On March 16, Boston University President Robert Brown released the 2012-2013 tuition, room and board rates for the upcoming school year. Tuition tops off at $42,400 while basic room and board stand at $13,190. That’s a total increase of 3.79%, or $2,032 extra that each Boston University undergraduate has to pay.
Many other colleges have released their tuition hikes for the upcoming year as well. Rice University saw a 4.3% increase and Carnegie Mellon a 4% increase for incoming students and 3% for continuing students. Ivy League schools like Dartmouth saw a 4.8% increase, Princeton 4.5%, Cornell 4.4%, and Brown 3.5%. Compared to many private universities, we at BU saw a smaller increase. But the numbers are still staggering when the total cost comes to $55,590.
Meanwhile, the University has been embarking on several impressively large and expensive projects:
- $142 million went to the School of Law expansions and renovation
- There were 51 renovated classrooms, 3 new labs, and 2 renovated auditoriums
- A nine-story, $33 million structure is being constructed in the South End to provide medical student housing
- $65 million has been set aside for the construction of the East Campus Center for Student Services, which will be open in Fall 2012
Most recently, the University announced that the company New Balance has given Boston University a gift of $3 million to create a state-of-the-art athletic field. This will allow BU to have a Division 1 Men’s Lacrosse team, as well as more field space for the other sports.

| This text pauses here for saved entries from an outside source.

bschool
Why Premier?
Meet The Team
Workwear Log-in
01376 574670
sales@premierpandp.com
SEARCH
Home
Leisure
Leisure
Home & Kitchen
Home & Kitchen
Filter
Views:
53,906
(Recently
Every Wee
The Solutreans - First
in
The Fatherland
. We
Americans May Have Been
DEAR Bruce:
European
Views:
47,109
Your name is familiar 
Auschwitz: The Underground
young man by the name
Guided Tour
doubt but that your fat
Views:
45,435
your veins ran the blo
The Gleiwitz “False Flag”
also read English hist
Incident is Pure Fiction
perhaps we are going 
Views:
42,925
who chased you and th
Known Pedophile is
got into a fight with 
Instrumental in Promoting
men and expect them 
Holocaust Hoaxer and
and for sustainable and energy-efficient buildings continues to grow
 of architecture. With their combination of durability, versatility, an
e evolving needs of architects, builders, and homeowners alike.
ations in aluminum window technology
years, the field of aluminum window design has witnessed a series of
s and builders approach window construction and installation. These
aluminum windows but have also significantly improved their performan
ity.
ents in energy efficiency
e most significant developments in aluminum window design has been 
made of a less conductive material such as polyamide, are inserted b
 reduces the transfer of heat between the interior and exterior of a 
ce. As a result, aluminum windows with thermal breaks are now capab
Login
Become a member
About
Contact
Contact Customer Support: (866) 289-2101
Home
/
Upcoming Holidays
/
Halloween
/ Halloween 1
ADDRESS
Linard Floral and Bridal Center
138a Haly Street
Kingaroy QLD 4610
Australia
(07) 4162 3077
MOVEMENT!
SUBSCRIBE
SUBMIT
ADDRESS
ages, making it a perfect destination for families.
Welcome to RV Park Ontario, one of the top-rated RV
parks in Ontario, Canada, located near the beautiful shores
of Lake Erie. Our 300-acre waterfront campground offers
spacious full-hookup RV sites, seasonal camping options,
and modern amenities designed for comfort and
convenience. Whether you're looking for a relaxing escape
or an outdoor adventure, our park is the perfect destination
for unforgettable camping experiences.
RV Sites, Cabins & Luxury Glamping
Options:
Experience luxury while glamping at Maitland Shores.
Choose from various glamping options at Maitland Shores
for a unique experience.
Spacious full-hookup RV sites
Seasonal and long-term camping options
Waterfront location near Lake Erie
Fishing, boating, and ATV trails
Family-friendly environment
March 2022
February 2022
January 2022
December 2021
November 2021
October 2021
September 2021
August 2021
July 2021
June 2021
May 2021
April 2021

However, this project has an estimated cost of $24 million.
BU’s financial annual report for 2011 claims that the school is “sensitive to the economic environment.” Still, millions and millions of dollars are spent on projects that some people view as unnecessary during a time of financial struggles and a recession in the U.S. economy. In 2011, the University saw a total revenue of $1.65 billion and total expenses equalling $1.55 billion. According to these statistics, BU spends most of its revenue. While it is necessary for a university to want to expand, build, and renovate, it is worth considering whether BU could do so in a cost-efficient manner.
While the new East Campus Student Center will become a great addition to the BU campus and is more cost-efficient than renovating the dining halls in Shelton, Myles, and Towers, there are other places on campus where renovation is badly needed. The School of Education pales in comparison to the bright mass of cement and glass known as the School of Management. StuVi and StuVi2 shine in West Campus, yet the un-renovated brownstones in South Campus seem rundown, with not even a daytime shuttle stopping there to pick up students and bring them to the main part of BU’s campus.
Colin Riley, Executive Director of Media Relations at Boston University, says that BU is a “tuition-dependent school,” and that “all schools do what’s in their best interest.” He read from the institutional master plan that each university drafts to state their upcoming desired projects, which ultimately needs to be approved, to give an idea of what lays in store for BU’s future.
Projects that have already been approved are a new student residence which would house approximately 523 students between StuVi and StuVi2, ultimately becoming StuVi3. BU is also looking to relocate their admissions office to 233 Bay State Road, which is now empty but formerly housed the Hillel building.
Ideal projects, Riley said, include:
- a new 11-story academic building on 645-655 Commonwealth Avenue on the lot where the Campus Trolley currently sits
- another new academic building at 130 Bay State Road
- renovations to the Myles Annex
- Science and Engineering buildings on Cummington Street
But these projects are expensive and will be paid for in part by tuition. Carnegie Mellon and other schools attempt to alleviate the financial burden on their students by varying tuition increases between current and incoming students.
When asked if BU plans on implementing a similar policy, Colin Riley states that it hasn’t been discussed, and instead stressed how BU’s increase is significantly lower that many other schools’ and how we will be seeing a financial aid award increase as well.
Although 57% percent of undergraduates at BU receive some form of financial aid, and with the average award increasing by 5% next year, this is still not enough for many families to be able to afford a private university education for their children in this economy.
Even many public schools, like the California State Universities, have seen a dramatic rise in the price of school. This year tuition has been raised by 9%, more than double the percent of most private universities, for the 2012-2013 school year. While their tuition is not nearly as high as that of private universities, averaging at $7,017, it’s still more than triple the price of education at the CSUs just 10 years ago. Most families cannot afford to send their children to an expensive private university like BU, and soon it looks like they will not even be able to send them to a state school either.
If private universities plan to raise the cost of attending by 3% to 5% each year, by the time our generation’s children are looking at colleges the average cost will come out to be around $100,000 a year.
So even though President Brown says that a 3.79% increase is “among the lowest in the last 40 years,” the increase is only tolerable if they’re spending the money sensibly.